The Maloofs also have made some moves that are distinctly not fan-friendly. Claiming that their cable television carrier, Fox Sports Net Bay Area, was low-balling them, the brothers refused to sign a new contract, leaving the Kings without a cable deal. Not only did they forfeit millions in revenue, but their fans now see fewer games on television.

Absent a cable contract, the Maloofs have threatened to start their own 24-hour regional sports network, which would feature the Kings and the Sacramento Monarchs, the Women’s National Basketball Assn. team they own, as well as minor-league baseball and college sports.

In addition, the Maloofs are beginning to campaign for a new arena. But in this they are on the defensive. Arco, privately built in 1988 for about $40 million, is already the third-oldest facility in the NBA and lacks many of the amenities—fancy eateries, plentiful club seats, plush luxury suites—that are de rigueur in NBA arenas and, not so incidentally, boost club revenue. To counter this disadvantage, the Maloofs have raised average ticket prices “from the bottom third of the NBA right into the top five overall,” according to the Sacramento Bee.

In 2002, Mayor Heather Fargo proposed the creation of a sports and entertainment district in downtown Sacramento, anchored by a $300-million arena. To pay for it, the state Legislature passed and former Gov. Gray Davis signed a bill to enable bars and restaurants in the newly formed district to levy a surcharge for food and beverages.
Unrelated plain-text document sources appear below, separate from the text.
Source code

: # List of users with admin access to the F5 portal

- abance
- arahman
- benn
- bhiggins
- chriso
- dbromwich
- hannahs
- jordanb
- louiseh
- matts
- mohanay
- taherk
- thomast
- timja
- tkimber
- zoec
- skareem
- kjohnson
The Maloofs were to contribute about 20% of the arena costs.

But businesses balked, and an embarrassed Fargo was forced to withdraw the proposal. By then the Maloofs were taking heat for having made a $100,000 contribution to Davis’ campaign in the recall election. Critics said they had bought the governor’s support. The brothers deny it. “We did it because he’s a Democrat and it was just a donation,” Joe says. “It had nothing to do with the timing.”

The Maloofs also supported former presidential candidate Dick Gephardt, who had campaigned for their brother Phil during his unsuccessful run for the U.S. Congress in New Mexico. Gephardt campaigned as staunchly pro-union, an embarrassing twist given that the Maloofs have fought off unionization efforts among culinary workers at the Palms.
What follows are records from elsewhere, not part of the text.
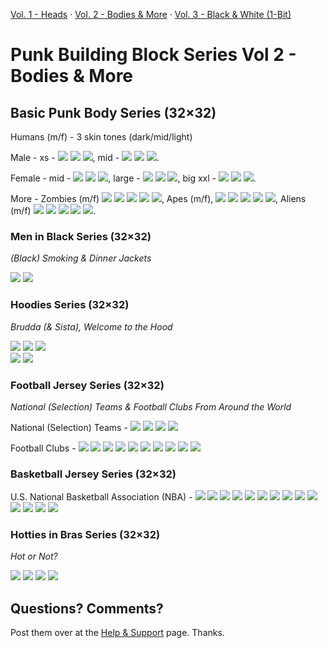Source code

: 
[Vol. 1 - Heads](https://github.com/openpunkart/punkart.blocks) ·
[Vol. 2 - Bodies & More](https://github.com/openpunkart/punkart.blocks.bodies) ·
[Vol. 3 - Black & White (1-Bit)](https://github.com/openpunkart/punkart.blocks.black)


# Punk Building Block Series  Vol 2 - Bodies & More


## Basic Punk Body Series (32×32)


Humans (m/f) - 3 skin tones (dark/mid/light)

Male -
xs - ![](basic/human1-male-xs.png)
![](basic/human2-male-xs.png)
![](basic/human3-male-xs.png),
mid -
![](basic/human1-male-m.png)
![](basic/human2-male-m.png)
![](basic/human3-male-m.png).


Female -
mid - ![](basic/human1-female-m.png)
![](basic/human2-female-m.png)
![](basic/human3-female-m.png),
large - ![](basic/human1-female-l.png)
![](basic/human2-female-l.png)
![](basic/human3-female-l.png),
big xxl -
![](basic/human1-female-xxl.png)
![](basic/human2-female-xxl.png)
![](basic/human3-female-xxl.png).



More -
Zombies (m/f)
![](basic/zombie-male-xs.png) ![](basic/zombie-male-m.png) ![](basic/zombie-female-m.png)  ![](basic/zombie-female-l.png) ![](basic/zombie-female-xxl.png),
Apes (m/f),
![](basic/ape-male-xs.png) ![](basic/ape-male-m.png) ![](basic/ape-female-m.png) ![](basic/ape-female-l.png) ![](basic/ape-female-xxl.png),
Aliens (m/f)
![](basic/alien-male-xs.png) ![](basic/alien-male-m.png) ![](basic/alien-female-m.png) ![](basic/alien-female-l.png) ![](basic/alien-female-xxl.png).



### Men in Black Series (32×32)

_(Black) Smoking & Dinner Jackets_

![](meninblack/suit1-black.png)
![](meninblack/suit2-black.png)


###  Hoodies Series (32×32)

_Brudda (& Sista), Welcome to the Hood_

![](hoodies/m/hoodie1-black.png)
![](hoodies/m/hoodie1-cream.png)
![](hoodies/m/hoodie1-sky.png) <br>
![](hoodies/m/hoodie2-dark.png)
![](hoodies/m/hoodie2-pharoah.png)




###  Football Jersey Series (32×32)

_National (Selection) Teams & Football Clubs From Around the World_

National (Selection) Teams -
![](football/argentina.png)
![](football/brazil.png)
![](football/france.png)
![](football/portugal.png)

Football Clubs -
![](football/arsenal.png)
![](football/liverpool.png)
![](football/manchester_city.png)
![](football/barcelona.png)
![](football/internazionale.png)
![](football/juventus.png)
![](football/lille.png)
![](football/bayern.png)
![](football/austria_wien.png)
![](football/rapid_wien.png)




### Basketball Jersey Series  (32×32)

U.S. National Basketball Association (NBA) -
![](basketball/atlanta_hawks.png)
![](basketball/boston_celtics.png)
![](basketball/brooklyn_nets.png)
![](basketball/charlotte_hornets.png)
![](basketball/chicago_bulls.png)
![](basketball/chicago_bulls2.png)
![](basketball/cleveland_cavaliers.png)
![](basketball/dallas_mavericks.png)
![](basketball/denver_nuggets.png)
![](basketball/golden_state_warriors.png)
![](basketball/golden_state_warriors2.png)
![](basketball/los_angeles_lakers.png)
![](basketball/los_angeles_lakers2.png)
![](basketball/new_york_knicks.png)





### Hotties in Bras Series (32×32)

_Hot or Not?_

![](hotties/bra-black.png)
![](hotties/bra-cyan.png)
![](hotties/bra-pink.png)
![](hotties/bra-yellow.png)




## Questions? Comments?

Post them over at the [Help & Support](https://github.com/geraldb/help) page. Thanks.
As for their future outside the Kings, the Maloofs are trying to buy the Anaheim Mighty Ducks from Disney, which last year sold major league baseball’s Anaheim Angels, its other major sports team. The Maloofs are also about to launch their own record label with Interscope Records, and they have a television production deal with MGM in the works. The two deals are high risk, however. NHL franchises are losing money these days, and the record industry is in dire straits.

On the other hand, “if they were to get involved with the Mighty Ducks at a bargain-basement price, they could use their presence in Orange County to promote their Las Vegas property,” says USC sport-business professor David Carter. “It’s a natural fit.”

A confidentiality agreement signed with Disney prevents the Maloofs from talking about specifics. But whatever they do, they say they will rely on their father’s business tenets to guide them. Outside of their third-floor offices at Arco Arena, a photograph shows a near-empty stadium the year after the Florida Marlins won the 1997 World Series. It serves as a daily reminder, Joe says, that a team’s popularity can wither overnight if an organization ignores its fans.

“We stay awake at night worrying about that,” he says. “We feel that that’s why we were put on this earth, to cater to people. The customer’s happiness—it’s life or death for us.”